Passage ▸
* * * * * * * * *

We married in Canada because we love each other so much that the idea of having our marriage VOTED away from us would have been a hurt far too hard to bear.
When the window for marriage was available in California before the passage of prop. 8 we wanted to feel the freedom here in our home, the U.S.A....we were told that since we were already married in Canada that we were already considered married in California and, hence could NOT marry again, even to the same person. We were fine with that, since California is still a place where we seriously consider retiring to.
Prop 8 passed and it took a legislative act signed by the governor to "grandfather" our Canadien marriage in California.
The bottom line is this: We are MARRIED, not Civil Unioned, and only Domestic Partnered in our home state of Nevada because of a sickening ban on marriage. Yes, we groveled to the state legislators here, to overturn the veto on DP here, a veto by a governor who is an adulterer and an abuser of women. We need whatever legal protections they will so kindly bestow upon us. Generous, huh?

* * * * * * * * *

Source material ▸
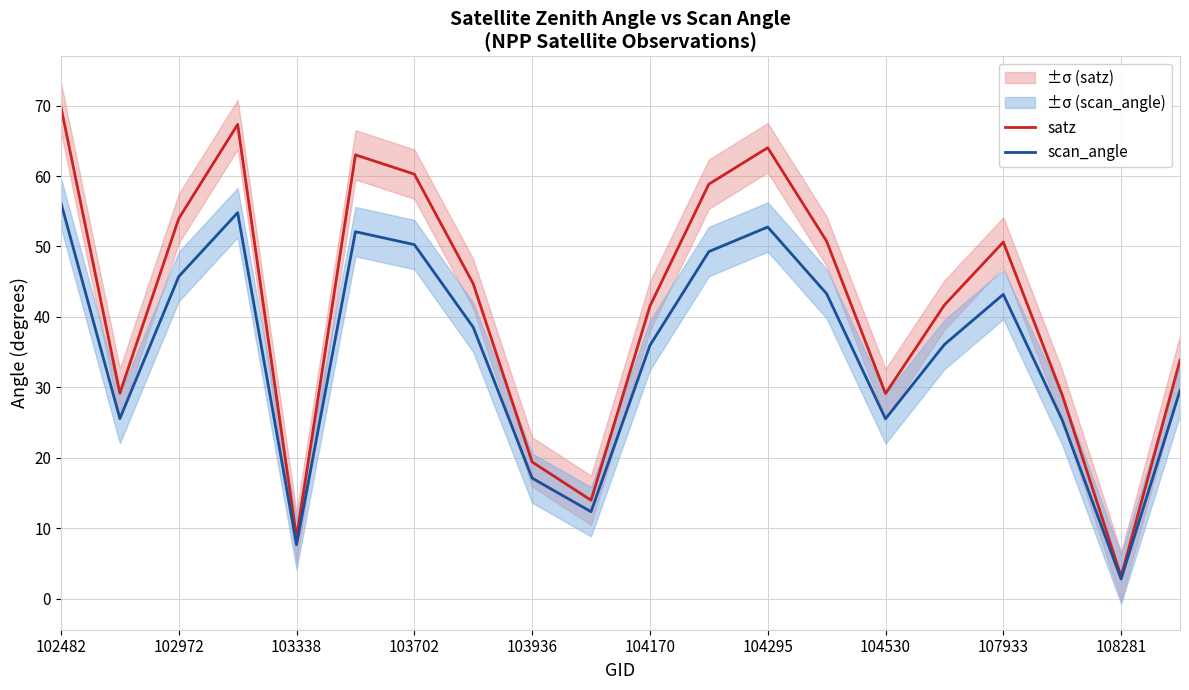

What are all the series names shown in the legend?

satz, scan_angle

* * * * * * * * *

Assignment A ▸ Quote the marriage passage starting with "When the window" and going on through "marriage in California.".
Assignment B ▸ Can you recast the paragraph of the marriage passage that begins "The bottom line is this" as a short list of its main points?
Assignment C ▸ Proceed with the marriage passage, picking up right after its final sentence.

Task output A ▸
When the window for marriage was available in California before the passage of prop. 8 we wanted to feel the freedom here in our home, the U.S.A....we were told that since we were already married in Canada that we were already considered married in California and, hence could NOT marry again, even to the same person. We were fine with that, since California is still a place where we seriously consider retiring to.
Prop 8 passed and it took a legislative act signed by the governor to "grandfather" our Canadien marriage in California.

Task output B ▸
- The couple are married, not in a civil union.
- In their home state of Nevada they are only domestic partners, because of a ban on marriage.
- They pleaded with Nevada state legislators to overturn the governor's veto on domestic partnership. The writer calls that governor an adulterer and an abuser of women.
- They need whatever legal protections the legislators will grant them.

Task output C ▸
So we left our country to marry...our marrigage will NEVER be ripped away from us by a cruel and ignorant electorate.
Stuart & Robert Wyman-Cahall
Las Vegas, NV 89142

I think it comes down to being a form of civil disobedience, since they can't do something one place then they will go to where they can do it, and thumb their noses at the people not letting them get married.

I would imagine that for many people, government recognition of civil marriage carries with it significant cultural and symbolic meaning.

For example, a whole host of people in San Francisco lined up to get married when it briefly became legal in 2004, even though civil partnerships were legal in California, and even though there were plenty of options available for a non-legal marriage ceremony in San Francisco.